First, the longer the zoom range, the harder it is to maintain a sharp image with low distortion throughout the range.

Second, the longer the zoom range, the heavier the lens. For example, Canon's 28–300 lens weighs almost four pounds, versus only 1.5 pounds for a 24–105.

I'm hoping that diffractive optics will be the holy grail in that space, but time will tell.

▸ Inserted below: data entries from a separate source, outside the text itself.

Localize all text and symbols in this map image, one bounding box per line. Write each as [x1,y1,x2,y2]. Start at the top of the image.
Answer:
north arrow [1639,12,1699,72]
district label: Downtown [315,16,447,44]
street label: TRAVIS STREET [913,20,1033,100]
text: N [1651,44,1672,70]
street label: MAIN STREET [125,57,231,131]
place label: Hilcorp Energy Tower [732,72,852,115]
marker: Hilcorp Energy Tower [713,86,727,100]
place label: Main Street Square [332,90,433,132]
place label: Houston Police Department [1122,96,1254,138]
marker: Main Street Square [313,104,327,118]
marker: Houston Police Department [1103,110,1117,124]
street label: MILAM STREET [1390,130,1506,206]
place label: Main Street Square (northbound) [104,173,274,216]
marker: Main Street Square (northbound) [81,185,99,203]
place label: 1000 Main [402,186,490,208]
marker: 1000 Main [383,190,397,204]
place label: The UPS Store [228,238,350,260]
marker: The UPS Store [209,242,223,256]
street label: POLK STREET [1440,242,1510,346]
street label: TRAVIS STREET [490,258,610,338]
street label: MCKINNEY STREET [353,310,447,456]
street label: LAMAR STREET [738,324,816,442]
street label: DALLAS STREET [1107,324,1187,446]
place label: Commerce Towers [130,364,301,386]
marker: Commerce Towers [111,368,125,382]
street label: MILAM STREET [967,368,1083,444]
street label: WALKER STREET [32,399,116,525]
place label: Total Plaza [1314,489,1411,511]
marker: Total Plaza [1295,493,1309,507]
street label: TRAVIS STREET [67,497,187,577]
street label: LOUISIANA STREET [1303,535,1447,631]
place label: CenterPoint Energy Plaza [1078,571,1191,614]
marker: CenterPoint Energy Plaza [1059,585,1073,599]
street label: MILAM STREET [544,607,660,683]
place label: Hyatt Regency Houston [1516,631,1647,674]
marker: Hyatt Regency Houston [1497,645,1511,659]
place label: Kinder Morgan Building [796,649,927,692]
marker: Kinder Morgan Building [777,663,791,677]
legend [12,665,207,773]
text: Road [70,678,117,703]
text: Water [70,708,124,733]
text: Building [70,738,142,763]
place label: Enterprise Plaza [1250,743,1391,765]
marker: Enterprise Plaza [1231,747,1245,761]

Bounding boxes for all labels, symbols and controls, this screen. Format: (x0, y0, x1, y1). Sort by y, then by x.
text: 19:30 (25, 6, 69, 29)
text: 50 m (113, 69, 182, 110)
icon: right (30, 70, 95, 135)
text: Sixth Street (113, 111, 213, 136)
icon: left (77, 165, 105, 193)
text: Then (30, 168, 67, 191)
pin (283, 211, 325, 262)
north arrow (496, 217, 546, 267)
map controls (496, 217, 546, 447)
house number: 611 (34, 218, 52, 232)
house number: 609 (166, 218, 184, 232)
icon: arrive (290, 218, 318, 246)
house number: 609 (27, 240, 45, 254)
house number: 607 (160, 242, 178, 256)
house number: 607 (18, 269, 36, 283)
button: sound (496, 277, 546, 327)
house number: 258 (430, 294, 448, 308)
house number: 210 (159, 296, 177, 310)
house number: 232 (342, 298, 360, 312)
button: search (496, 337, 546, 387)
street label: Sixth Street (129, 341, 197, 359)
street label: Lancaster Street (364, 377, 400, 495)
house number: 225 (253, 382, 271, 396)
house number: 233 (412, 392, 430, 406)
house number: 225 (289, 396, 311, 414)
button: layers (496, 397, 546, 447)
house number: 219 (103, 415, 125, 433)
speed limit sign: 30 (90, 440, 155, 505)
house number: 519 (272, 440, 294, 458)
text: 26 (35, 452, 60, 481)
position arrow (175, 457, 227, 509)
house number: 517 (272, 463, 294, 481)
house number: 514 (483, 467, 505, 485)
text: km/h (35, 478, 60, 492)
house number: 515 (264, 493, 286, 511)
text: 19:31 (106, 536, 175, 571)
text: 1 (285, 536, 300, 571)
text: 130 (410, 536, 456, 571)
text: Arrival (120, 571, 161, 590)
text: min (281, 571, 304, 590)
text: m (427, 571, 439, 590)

  • I'm not disagreeing with your point in the large, but on a case-by-case basis, there's still room for engineering to shine. For instance, Nikon's 28–300mm lens (same ƒ/3.5–5.6 aperture range) weighs just under half the weight of the Canon (1.76 lbs, specifically), and seems to compare favorably. – scottbb Apr 27 '17 at 23:20
  • The Nikon lens is a mostly plastic consumer lens, whereas the Canon lens is a mostly metal L lens; it makes more sense to compare lenses that are designed to ostensibly be similar build quality. But yes, there's definitely room to improve weight-wise. But of course, the original poster wanted an f/1.2 lens at 300mm. – dgatwood Apr 28 '17 at 18:32

First, you are right about the Nikon 28-70mm, it’s a super duper lens. Besides, most digital images will only be scrutinized on a 72 dpi monitor. My meaning -- all that wonderful resolution goes out the window. Now a professional gears up to make big prints on paper – that’s a different story.

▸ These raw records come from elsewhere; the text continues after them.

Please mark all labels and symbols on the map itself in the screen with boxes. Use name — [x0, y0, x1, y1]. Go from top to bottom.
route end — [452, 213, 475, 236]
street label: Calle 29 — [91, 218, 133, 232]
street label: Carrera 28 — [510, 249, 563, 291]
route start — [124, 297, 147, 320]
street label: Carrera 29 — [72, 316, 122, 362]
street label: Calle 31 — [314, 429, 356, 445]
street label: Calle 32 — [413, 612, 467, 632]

The zoom lens is a complicated gismo, many moving parts needed to shove lens elements about. Plus each doubling of the focal length results in a 4X decrease in the brightness of the image forming rays.

Suppose you shoot an image at 18mm focal length, and 100 units of light arrived at the image plane. What happens if you zoom to 36mm and make no other changes? The image brilliance drops to 100 ÷ 4 = 25 units of light. Now zoom again to 72mm; the light loss is now 4X more = 25 ÷ 4 = 6.25 units of light. Zoom again to 144mm, the image brightness is 6.25 ÷ 4 = 1.6 units of light. Zoom again to 300mm and the light loss is 1.6 ÷ 4 = 0.4 units of light – that’s a total loss of about 256X units of light. See how that goes?

OK – we must make an adjustment to maintain the light level at the image plane. We must somehow increase the light capturing ability of the lens. We are talking about increasing the working diameter of the lens. What must the working (apparent) diameter of the aperture be to allow a 300mm lens to function at f/1.2? Answer -- 300 ÷ 1.2 = 250mm. Oh my – that’s 10 inches diameter, see how that goes?

We can make a 300mm f/1.2 lens. These are used in astronomy, but you won’t be walking around with one of these in your pocket.


It would be too big and expensive. There is no market for a lens like that.